Here's the last graf:
"It didn’t last long. Congress made the sale of LSD a felony and possession a misdemeanor in 1968, and handed regulation over to the Bureau of Narcotics and Dangerous Drugs. In 1970, psychedelic drugs were classified as drugs of abuse, with no medical value. Scientific reports circulated that LSD caused genetic damage; recreational drug use began to acquire a negative aura. And after 1968 the economy began to tighten. It was the Nixon recession; people were anxious about moving on with their careers. Getting wasted was for losers. And where were all those great insights, anyway? Huxley probably believed that LSD provided a window onto the hidden essence of things as a matter of conviction, and Leary probably believed it as a matter of convenience. But the LSD experience is completely suggestible. People on the drug see and feel what they expect to see and feel, or what they have been told they will see and feel. If they expect that the secret of the universe will be revealed to them, then that’s what they will find. An illusion, no doubt, but it’s as close as we’re likely to get."
The sugestibility idea is a complete canard - you could say the same about art, looking at sunsets, love and marriage. It amounts to saying, if you find x, then you expected x. In the nature of things, that is a vacuous truth. It is a fuller truth if applied to, say, fortune telling-- otherwise it is crap. As for the vulgar economic determinism that ties LSD completely to the guns and butter economy of the Vietnam era -- that would be much stronger if, in fact, all drugs were affected. They weren't. Pot flourished post 68 - and cocaine made its awful ascent. A much simpler explanation is that LSD was only briefly a widely popular drug. When it became illegal and its makers were jailed and its celebrity users moved on to other things, acid moved down to the level that it remains at today - one of the many substances available in the street pharmacopeia. The last paragraph doesn't just give us a bad description of LSD's effects and levels of use -- Menand seems uncharacteristically anxious to dispatch talk about it.
Perhaps he needs to tune it, turn on and drop out for a day.
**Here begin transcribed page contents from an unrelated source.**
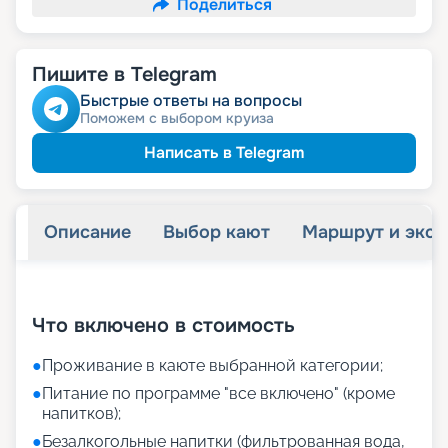
Поделиться
Пишите в Telegram
Быстрые ответы на вопросы
Поможем с выбором круиза
Написать в Telegram
Описание
Выбор кают
Маршрут и экск
+
31
фотографий
Что включено в стоимость
●
Проживание в каюте выбранной категории;
●
Питание по программе "все включено" (кроме
напитков);
●
Безалкогольные напитки (фильтрованная вода,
LSD is also a generational drug. It's fun to fiddle with your neurology when you're in your teens or 20s. As you grow up it becomes less enticing. The babyboomers outgrew LSD, and their kids aren't interested in doing old people's drugs. And then there's also the appeal of novelty drugs -- witness Ecstacy's late-90s boomtimes, followed by its current decline. Yes, seasons change, feelings change, diapers change, but through it all, there's good old booze 'n weed. Dear sweet booze 'n weed.
Seth, not only do I endorse your words as a blood brother, but I would like to start a campaign for booze and weed grants to artists. We all know that art in the U.S. would simply collapse without those two items, but at the moment tequilla is getting outrageously expensive, ditto your imported beers, and the quarter bag is now the fifty dollar bag. Hollywood has done its part to support these things, but where the NEA? Still off chasing the yams up Karen Findley's grandma's rectum, that's where.
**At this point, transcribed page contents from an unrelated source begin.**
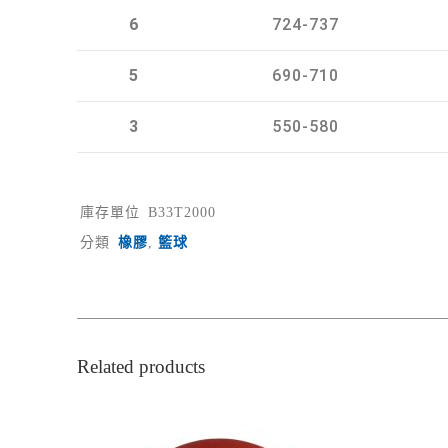
6
724-737
5
690-710
3
550-580
庫存單位
B33T2000
分類
橡膠
,
籃球
Related products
But roger, drugs turn you into the sort of person who will grope a head of government with cameras rolling!
That is an excellent reason to avoid them. You don't want to end up at a G8 conference fondling Angela Merkel, do you?
I didn't think so.
Winn, I was unaware of the back rub thing until I read your comment. But let's not blame fun drugs for the peculiar chemistry of Bush's brain! I think just one drug did it -- it is called money. Too much money. He could be a decent guy if he was stripped of all his power and money, given some straw sandals and a loin cloth, and set down in the Sonora desert. I'm sure of it.